About Environmental Engineering
Every activity of the human race has an impact on the environment, either directly or indirectly. The goal of the environmental engineer is to minimize that impact. Environmental engineers deal with such questions as:
- How can we control the sulfur dioxide emissions that pour out of power plants which burn fossil fuels?
- What must we do to ensure a clean, safe drinking water supply?
- To what degree must wastewater be treated before it is returned to the environment?
- How can we best protect the land, the final receptor of all pollution?
Environmental engineers seek the answers to these questions in the field, in the research lab, and through the use of computer models. Ultimately, the challenge facing environmental engineer is to see that adequate technology satisfies the needs of the population for energy and materials without creating future problems for the environment.
The undergraduate program offers courses in all major areas of environmental engineering. All of our environmental engineering courses teach students the fundamentals of engineering design, relevant laws and regulations, and presents actual case studies. We also teach students how to use state-of-the-art computer models to expedite the design process. Students are also taught how to balance engineering designs with economic constraints.
NMT's Environmental Engineering faculty work with New Mexico industries and local and state environmental agencies on environmental problems, and perform sponsored research with Sandia and Los Alamos National Laboratories. Opportunities exist for students to conduct research at both the undergraduate and graduate levels.
Our students have won a total of 11 first, second, or third place awards in the annual WERC Environmental Design Contest, and our students have also been honored with best paper and best poster awards from national environmental organizations.

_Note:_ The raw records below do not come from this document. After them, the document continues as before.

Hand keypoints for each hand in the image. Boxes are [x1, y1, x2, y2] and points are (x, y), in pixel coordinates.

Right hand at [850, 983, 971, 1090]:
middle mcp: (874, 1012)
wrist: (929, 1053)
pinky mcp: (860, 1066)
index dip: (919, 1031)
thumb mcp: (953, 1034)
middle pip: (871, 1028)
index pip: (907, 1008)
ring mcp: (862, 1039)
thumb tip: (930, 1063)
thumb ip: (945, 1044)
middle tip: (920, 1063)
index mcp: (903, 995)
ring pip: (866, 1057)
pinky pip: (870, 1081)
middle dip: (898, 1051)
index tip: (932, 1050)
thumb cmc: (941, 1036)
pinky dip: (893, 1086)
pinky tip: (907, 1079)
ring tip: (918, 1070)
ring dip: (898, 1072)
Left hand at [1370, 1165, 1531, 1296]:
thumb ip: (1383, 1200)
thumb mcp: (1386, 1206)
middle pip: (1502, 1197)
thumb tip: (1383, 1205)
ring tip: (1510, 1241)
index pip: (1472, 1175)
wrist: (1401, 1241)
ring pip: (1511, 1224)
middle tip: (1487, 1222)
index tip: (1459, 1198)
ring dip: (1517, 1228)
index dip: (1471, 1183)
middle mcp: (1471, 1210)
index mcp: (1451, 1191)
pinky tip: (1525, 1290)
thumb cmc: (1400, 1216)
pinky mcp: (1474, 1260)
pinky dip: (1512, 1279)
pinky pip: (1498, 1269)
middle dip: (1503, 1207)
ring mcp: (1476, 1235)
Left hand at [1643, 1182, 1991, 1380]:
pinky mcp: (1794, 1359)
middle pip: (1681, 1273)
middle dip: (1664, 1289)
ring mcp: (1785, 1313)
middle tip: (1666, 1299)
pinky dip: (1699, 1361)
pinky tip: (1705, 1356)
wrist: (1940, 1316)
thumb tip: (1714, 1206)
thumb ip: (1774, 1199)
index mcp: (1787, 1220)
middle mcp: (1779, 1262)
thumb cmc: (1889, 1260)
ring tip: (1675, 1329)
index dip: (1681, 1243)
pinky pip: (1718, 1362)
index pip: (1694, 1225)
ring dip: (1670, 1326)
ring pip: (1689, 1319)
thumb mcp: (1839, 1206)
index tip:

Seniors work with a professor on a thesis project, normally chosen by the student in an area of interest. For large projects, such as those required for the annual Waste-Management and Education Research Consortium (WERC) or Water Environment Federation (WEF) design contests, students can work in groups. Senior theses often require lab work, detailed engineering designs, and computer modeling.
New Mexico Tech offers a master’s degree in Environmental Engineering and a five-year combined B.S./M.S. degree. All M.S. students are required to complete 30 credit hours and a thesis or independent study. Graduate students have many opportunities within allied departments for research and teaching assistantships. Students are often eligible for funding through cooperative research with Sandia and Los Alamos National Laboratories.